Datum: 15.06.21 20:51

olli1956 schrieb:
..... Pro Bundesland nur eine Ländereisenbahn . Zum Beispiel die HLB nur in Hessen . Schluss mit den ÖPNV -Ausschreibungen und mit billig billig . Buslinien in die Verantwortung der Landkreise . Sowie vernünftige Bezahlung !
Die Landkreise haben bereits die Verantwortung fuer die Buslinien.

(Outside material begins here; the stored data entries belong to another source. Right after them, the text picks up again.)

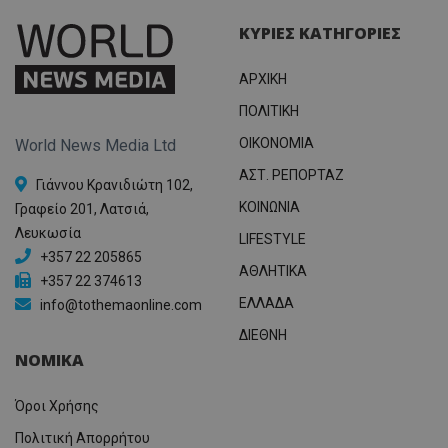
ΚΥΡΙΕΣ ΚΑΤΗΓΟΡΙΕΣ
ΑΡΧΙΚΗ
ΠΟΛΙΤΙΚΗ
OIKONOMIA
World News Media Ltd
ΑΣΤ. ΡΕΠΟΡΤΑΖ
Γιάννου Κρανιδιώτη 102,
ΚΟΙΝΩΝΙΑ
Γραφείο 201, Λατσιά,
Λευκωσία
LIFESTYLE
+357 22 205865
ΑΘΛΗΤΙΚΑ
+357 22 374613
ΕΛΛΑΔΑ
info@tothemaonline.com
ΔΙΕΘΝΗ
ΝΟΜΙΚΑ
Όροι Χρήσης
Πολιτική Απορρήτου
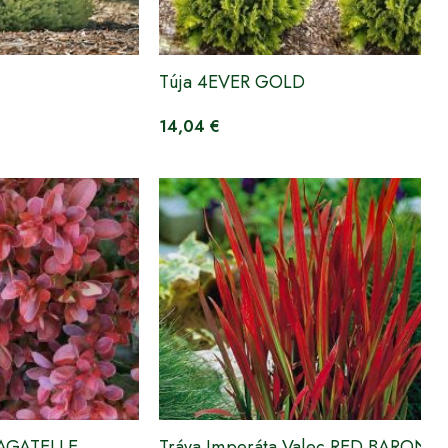
Túja 4EVER GOLD
14,04 €
BAGATELLE
Tráva Imperáta Valec RED BARON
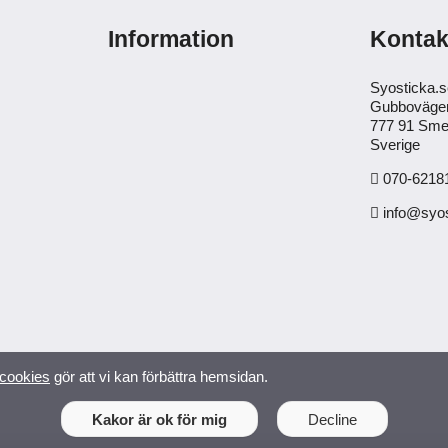
Information
Kontak
Syosticka.
Gubboväge
777 91 Sme
Sverige
070-62181
info@syos
cookies
gör att vi kan förbättra hemsidan.
Kakor är ok för mig
Decline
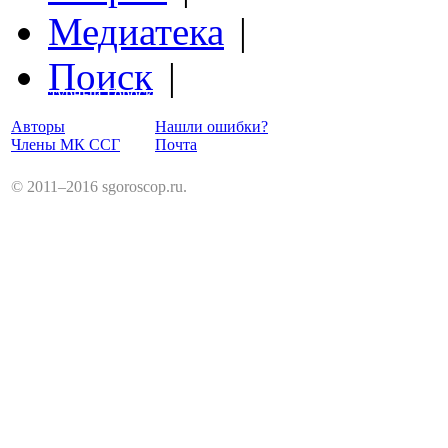
Медиатека
|
Поиск
|
Структурный Гороскоп
Авторы
Нашли ошибки?
Члены МК ССГ
Почта
© 2011–2016 sgoroscop.ru.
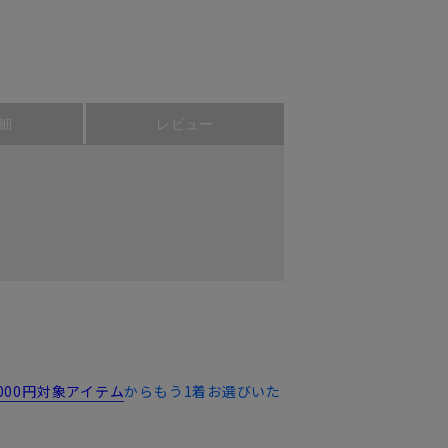
細
レビュー
,000円対象アイテム
からもう1着お選びいた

Re: Abellio droht mit Inlsolvenz

geschrieben von: Pesa Link

Datum: 15.06.21 21:40

Schade, dass Abellio mit einer Insolvenz droht, denn sie machen einen guten bis sehr guten Job.

Viele Grüße aus EMRS
Moritz

Re: ÖPNV und Länder - Eisenbahnen

geschrieben von: SHBBahn

Datum: 15.06.21 21:45

erbsenzähler89 schrieb:
Zitat
Was haltet ihr davon? Macht gerne weitere Vorschläge oder übt konstruktive Kritik.
Ich vermisse den Wettbewerb in Deinem Modell. Mir ist auch nicht klar, wie ein Monopol einer Staatseisenbahn darin verhindert werden kann. Wie passt Dein Modell zu den Richtlinien der Europäischen Union?
Du hast es erfasst!
Das Ziel ist eine Direktvergabe an einen Betrieb der öffentlichen Hand, welche ja eigentlich erlaubt sein sollte, das Ziel ist natürlich das SPNV-Monopol einer reformierten DB.
Bitte verlinke doch die EU-Richtlinien, denn in Luxemburg ist das genau so - die Staatsbahn hat das SPNV-Monopol

Für eine neue Bundesbahn als ein Sondervermögen, mit fusioniertem Netz und Betrieb, SPNV-Monopol (Ganzzugverkehr und FV im Wettbewerb) mit lokbespannten Zügen auf RE und RB mit DAK,
Verbeamtung, Direktionen, BZA-Fahrzeugentwicklung, Stückgut- und Einzelwagenverkehr, besserem, subventioniertem FV (InterRegio und InterCity statt IC2)
und besserer Zusammenarbeit mit NE - miteinander für die Schiene statt reinen Konkurrenzdenkens.